Autre signe de l’amour naissant, cette propension que nous avons à nous projeter dans un futur heureux, même le plus prosaïque… « La première fois que j’ai rencontré Philippe, je me suis tout de suite vue lovée contre lui sur un canapé en train de regarder ma série télé préférée », sourit Lucille, 45 ans, infirmière. Pour Alain Héril, ces projections sont une façon de nous rassurer sur le déroulement à venir : « En nous passant un film où l’autre nous aime et nous désire, nous sautons l’obstacle de l’incertitude qui caractérise l’amour naissant. »
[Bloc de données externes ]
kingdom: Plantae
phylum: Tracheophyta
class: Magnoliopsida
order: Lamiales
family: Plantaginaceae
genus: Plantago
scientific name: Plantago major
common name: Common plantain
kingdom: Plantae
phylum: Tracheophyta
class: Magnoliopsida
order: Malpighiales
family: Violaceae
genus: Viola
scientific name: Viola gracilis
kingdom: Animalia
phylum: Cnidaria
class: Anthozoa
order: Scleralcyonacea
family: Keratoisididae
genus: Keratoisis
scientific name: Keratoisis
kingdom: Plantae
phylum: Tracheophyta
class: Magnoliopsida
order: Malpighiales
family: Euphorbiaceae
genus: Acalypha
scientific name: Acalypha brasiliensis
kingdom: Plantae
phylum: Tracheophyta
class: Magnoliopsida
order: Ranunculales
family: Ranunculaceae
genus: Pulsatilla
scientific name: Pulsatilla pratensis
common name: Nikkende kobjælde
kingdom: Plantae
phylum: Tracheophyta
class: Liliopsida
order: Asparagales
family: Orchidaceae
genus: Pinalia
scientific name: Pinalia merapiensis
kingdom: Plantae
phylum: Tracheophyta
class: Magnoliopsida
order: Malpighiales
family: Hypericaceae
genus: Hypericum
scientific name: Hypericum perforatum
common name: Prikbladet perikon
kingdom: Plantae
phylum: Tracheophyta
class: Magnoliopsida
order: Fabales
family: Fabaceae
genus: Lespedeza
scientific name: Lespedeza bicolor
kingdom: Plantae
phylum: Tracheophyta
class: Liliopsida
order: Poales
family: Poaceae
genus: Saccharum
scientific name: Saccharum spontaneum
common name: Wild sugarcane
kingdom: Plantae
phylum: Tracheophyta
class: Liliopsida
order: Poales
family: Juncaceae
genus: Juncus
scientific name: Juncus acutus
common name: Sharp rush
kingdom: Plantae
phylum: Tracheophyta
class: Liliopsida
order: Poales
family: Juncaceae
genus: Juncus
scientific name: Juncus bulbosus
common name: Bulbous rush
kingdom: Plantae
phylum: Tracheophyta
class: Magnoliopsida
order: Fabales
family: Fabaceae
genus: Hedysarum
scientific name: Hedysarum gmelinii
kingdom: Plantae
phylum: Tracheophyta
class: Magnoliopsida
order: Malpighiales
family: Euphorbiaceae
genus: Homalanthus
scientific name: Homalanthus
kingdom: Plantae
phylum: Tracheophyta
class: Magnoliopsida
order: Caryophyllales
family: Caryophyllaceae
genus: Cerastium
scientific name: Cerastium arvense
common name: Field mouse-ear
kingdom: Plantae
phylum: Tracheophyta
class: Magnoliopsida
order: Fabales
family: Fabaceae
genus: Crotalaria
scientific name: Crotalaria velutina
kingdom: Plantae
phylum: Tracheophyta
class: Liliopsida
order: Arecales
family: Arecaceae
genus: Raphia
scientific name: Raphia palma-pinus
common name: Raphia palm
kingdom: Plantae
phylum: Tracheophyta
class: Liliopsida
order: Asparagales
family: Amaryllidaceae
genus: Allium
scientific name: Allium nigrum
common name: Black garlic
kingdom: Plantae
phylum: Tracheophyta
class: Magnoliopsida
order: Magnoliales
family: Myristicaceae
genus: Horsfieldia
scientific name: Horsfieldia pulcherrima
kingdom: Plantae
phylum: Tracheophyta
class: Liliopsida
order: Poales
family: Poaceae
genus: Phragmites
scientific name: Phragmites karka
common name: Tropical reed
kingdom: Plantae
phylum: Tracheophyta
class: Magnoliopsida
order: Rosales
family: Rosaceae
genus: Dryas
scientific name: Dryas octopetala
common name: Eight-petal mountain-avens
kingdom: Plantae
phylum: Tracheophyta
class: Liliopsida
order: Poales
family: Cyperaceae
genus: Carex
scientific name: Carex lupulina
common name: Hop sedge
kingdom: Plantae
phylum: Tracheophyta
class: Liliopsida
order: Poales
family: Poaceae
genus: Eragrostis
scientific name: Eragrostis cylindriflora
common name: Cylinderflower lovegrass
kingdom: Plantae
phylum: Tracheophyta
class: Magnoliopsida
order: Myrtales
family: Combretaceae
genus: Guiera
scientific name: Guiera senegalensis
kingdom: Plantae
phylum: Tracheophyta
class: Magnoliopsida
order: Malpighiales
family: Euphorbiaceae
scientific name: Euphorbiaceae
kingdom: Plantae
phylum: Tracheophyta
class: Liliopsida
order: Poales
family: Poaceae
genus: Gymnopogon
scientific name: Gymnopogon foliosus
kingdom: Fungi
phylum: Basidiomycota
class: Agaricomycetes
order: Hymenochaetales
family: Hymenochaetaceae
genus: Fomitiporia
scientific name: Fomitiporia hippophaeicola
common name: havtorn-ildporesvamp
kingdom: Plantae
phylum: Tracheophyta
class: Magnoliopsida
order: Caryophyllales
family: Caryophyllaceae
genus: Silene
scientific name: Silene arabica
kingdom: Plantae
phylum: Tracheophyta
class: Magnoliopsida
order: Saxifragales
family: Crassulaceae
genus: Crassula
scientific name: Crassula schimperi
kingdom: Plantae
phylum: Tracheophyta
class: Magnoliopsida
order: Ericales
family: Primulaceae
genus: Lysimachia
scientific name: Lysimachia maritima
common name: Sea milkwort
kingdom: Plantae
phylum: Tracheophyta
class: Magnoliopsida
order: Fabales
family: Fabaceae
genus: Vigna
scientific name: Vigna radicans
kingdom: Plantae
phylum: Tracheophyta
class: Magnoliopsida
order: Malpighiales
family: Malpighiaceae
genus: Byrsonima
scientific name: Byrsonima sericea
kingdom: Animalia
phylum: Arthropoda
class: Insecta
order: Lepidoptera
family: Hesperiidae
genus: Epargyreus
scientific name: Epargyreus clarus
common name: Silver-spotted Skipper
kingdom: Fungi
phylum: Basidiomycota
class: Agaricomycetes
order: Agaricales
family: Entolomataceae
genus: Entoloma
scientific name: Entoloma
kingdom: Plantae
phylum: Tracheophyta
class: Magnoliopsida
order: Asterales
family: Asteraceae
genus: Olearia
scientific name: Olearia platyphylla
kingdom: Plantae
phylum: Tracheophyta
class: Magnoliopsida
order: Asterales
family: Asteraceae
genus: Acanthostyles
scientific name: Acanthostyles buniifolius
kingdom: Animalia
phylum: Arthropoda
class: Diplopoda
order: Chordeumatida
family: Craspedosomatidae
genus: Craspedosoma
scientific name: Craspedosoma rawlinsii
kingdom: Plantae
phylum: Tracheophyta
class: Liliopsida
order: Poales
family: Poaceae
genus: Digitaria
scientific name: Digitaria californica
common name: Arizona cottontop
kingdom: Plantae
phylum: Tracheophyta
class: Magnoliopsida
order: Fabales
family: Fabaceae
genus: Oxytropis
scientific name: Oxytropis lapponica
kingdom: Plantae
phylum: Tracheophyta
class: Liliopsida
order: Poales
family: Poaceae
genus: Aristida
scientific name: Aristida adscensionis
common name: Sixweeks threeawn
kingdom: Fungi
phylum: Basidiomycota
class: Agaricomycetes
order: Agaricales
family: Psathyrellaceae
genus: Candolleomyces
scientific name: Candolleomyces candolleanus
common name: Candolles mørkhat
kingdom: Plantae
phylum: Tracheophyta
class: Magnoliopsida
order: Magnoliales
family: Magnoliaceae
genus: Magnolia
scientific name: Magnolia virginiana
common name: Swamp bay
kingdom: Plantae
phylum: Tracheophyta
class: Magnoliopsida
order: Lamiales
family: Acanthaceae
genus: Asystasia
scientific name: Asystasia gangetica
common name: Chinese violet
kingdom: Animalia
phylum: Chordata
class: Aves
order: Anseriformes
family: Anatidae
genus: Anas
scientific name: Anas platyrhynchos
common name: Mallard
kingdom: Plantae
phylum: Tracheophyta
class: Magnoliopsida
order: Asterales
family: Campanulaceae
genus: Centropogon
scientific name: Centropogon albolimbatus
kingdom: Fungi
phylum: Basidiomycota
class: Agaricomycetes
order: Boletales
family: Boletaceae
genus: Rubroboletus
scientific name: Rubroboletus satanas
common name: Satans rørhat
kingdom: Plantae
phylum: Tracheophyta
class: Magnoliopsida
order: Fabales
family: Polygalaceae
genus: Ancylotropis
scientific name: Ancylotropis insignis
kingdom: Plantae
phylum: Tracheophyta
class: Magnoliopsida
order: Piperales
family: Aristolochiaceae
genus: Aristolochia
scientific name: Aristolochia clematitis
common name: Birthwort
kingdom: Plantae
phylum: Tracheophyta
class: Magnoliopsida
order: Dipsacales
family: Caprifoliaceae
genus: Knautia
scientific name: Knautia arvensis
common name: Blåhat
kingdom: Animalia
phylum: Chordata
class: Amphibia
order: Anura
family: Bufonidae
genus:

Sophie Cadalen met toutefois en garde contre ces projections hâtives qui peuvent traduire plus une envie d’amour qu’un amour véritable : « Je me méfie de ces scénarios où l’autre n’a pas beaucoup de place et doit entrer à tout prix dans un cadre. Aimer, c’est commencer à être prêt à faire de la place à l’autre, pas uniquement sur son canapé ! »

L'embellissement

Quand nous rencontrons quelqu’un qui nous plaît, nous tendons à minimiser les obstacles et à majorer les connivences. « Observez deux partenaires chez qui l’amour est en train de naître. Ils s’ébahissent de leurs points communs : “Enfant, tu passais tes vacances à Saint-Jean-de-Luz ? Moi aussi !” Et d’y voir un signe envoyé par le ciel », sourit Catherine Bensaid. « L’amour a cette faculté d’enjoliver la relation, mais aussi de nous rendre plus beau, plus belle, par un processus d’idéalisation de soi, remarque Alain Héril. Un sacré bénéfice secondaire qui risque de nous rendre aveugle. »
Gardons-nous de nous inventer un conte de fées, au mépris du réel. « Des jeunes femmes me racontent que si leur partenaire ne leur dit jamais “je t’aime”, c’est qu’il n’y pense pas… L’aveuglement a des limites ! » nuance la thérapeute. Beaucoup se croient amoureux de quelqu’un alors qu’ils sont simplement amoureux de l’amour. Dans ce cas, l’autre n’est là que pour combler une attente, un besoin. Comment savoir alors s’il s’agit d’amour ? Le sentiment échappe toujours au contrôle. « Nous voilà dépassé, sans intelligence aucune, ni de la situation, ni de nous-même ? N’en doutons plus, nous sommes amoureux ! Aimer est l’expérience la plus intéressante de notre vie d’humain. Alors, laissons de côté nos résistances et laissons-nous emporter », encourage Sophie Cadalen. L’amour naissant est du côté de l’aventure.